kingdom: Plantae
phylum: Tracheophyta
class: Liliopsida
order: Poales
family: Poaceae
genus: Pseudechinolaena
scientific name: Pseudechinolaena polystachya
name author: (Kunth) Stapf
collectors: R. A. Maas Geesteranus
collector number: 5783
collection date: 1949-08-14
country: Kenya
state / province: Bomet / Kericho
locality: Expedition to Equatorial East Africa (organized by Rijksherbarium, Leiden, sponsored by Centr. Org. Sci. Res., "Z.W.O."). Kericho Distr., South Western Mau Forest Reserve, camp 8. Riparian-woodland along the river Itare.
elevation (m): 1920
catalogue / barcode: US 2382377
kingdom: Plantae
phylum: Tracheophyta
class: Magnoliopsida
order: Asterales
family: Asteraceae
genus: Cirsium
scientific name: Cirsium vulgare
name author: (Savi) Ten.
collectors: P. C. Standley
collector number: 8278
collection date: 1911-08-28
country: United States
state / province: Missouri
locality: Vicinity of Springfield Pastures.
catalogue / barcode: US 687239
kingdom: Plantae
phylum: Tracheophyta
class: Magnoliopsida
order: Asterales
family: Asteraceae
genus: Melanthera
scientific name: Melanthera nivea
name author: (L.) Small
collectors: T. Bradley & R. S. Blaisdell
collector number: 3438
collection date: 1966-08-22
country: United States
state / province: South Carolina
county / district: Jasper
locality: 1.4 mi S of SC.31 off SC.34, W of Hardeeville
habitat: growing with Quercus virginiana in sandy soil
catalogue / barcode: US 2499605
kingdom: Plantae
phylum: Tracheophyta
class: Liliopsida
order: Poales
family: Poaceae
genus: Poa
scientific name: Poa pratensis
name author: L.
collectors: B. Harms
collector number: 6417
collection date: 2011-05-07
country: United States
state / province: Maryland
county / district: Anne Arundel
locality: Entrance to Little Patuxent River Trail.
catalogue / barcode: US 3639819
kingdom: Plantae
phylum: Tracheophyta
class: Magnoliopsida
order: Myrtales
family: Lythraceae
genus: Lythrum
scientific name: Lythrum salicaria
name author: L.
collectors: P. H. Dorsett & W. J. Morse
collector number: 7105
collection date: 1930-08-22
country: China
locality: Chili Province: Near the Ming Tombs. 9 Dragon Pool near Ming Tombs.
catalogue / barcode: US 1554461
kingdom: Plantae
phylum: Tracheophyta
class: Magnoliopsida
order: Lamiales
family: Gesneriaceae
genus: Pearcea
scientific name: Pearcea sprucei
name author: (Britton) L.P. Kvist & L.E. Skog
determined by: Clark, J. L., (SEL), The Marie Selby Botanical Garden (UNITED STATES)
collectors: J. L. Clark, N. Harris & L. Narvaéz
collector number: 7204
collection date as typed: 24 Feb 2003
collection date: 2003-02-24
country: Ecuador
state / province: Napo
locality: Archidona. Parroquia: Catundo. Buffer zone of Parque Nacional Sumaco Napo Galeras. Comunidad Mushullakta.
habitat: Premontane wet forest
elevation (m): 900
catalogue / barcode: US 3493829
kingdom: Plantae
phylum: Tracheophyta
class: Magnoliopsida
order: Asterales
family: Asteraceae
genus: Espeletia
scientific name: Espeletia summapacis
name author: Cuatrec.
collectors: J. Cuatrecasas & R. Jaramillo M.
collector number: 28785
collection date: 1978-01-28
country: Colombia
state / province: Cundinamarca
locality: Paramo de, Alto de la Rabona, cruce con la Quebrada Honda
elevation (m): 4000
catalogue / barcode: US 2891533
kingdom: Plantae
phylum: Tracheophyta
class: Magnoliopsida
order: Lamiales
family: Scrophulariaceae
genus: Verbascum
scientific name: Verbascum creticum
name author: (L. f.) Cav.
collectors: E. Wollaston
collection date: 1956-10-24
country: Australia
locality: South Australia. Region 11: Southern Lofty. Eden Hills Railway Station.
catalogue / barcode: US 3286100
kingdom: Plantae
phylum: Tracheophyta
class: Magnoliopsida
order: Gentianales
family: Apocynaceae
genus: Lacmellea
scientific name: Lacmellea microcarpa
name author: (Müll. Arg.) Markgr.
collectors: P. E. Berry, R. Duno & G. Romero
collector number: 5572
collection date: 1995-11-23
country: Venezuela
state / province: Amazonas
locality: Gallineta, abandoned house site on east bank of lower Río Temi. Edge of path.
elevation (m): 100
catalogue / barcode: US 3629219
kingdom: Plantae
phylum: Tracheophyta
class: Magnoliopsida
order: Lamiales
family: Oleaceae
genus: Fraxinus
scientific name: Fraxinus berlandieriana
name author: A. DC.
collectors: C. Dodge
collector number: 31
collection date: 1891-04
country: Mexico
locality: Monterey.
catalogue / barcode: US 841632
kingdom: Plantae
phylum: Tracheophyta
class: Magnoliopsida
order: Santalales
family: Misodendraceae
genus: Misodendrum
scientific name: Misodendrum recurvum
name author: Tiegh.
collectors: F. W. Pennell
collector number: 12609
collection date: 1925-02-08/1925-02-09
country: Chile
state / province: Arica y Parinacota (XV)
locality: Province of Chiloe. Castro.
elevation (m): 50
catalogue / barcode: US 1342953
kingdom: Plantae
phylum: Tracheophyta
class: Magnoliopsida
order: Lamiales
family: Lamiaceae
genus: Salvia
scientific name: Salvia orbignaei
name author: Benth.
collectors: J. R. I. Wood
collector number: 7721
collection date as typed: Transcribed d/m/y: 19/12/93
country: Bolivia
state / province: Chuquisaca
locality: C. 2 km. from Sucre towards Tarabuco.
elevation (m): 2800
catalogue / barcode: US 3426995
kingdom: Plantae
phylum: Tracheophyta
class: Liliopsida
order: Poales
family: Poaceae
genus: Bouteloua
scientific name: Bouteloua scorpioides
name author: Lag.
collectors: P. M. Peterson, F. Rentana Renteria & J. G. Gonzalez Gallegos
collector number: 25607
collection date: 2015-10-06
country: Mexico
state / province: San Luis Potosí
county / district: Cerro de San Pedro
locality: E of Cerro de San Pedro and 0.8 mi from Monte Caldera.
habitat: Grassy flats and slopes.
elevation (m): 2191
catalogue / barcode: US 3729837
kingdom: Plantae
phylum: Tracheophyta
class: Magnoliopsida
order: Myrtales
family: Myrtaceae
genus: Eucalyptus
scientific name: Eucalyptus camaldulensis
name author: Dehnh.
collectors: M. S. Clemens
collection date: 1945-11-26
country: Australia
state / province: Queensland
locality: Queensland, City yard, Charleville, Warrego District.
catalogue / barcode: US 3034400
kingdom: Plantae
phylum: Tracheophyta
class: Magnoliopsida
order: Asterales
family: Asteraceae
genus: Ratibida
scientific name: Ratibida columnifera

---

• **Exercise requirements**:
Copy the records above exactly as they appear, from the beginning through the line containing "state / province: Bomet / Kericho", including that line.

• **Task answer**:
kingdom: Plantae
phylum: Tracheophyta
class: Liliopsida
order: Poales
family: Poaceae
genus: Pseudechinolaena
scientific name: Pseudechinolaena polystachya
name author: (Kunth) Stapf
collectors: R. A. Maas Geesteranus
collector number: 5783
collection date: 1949-08-14
country: Kenya
state / province: Bomet / Kericho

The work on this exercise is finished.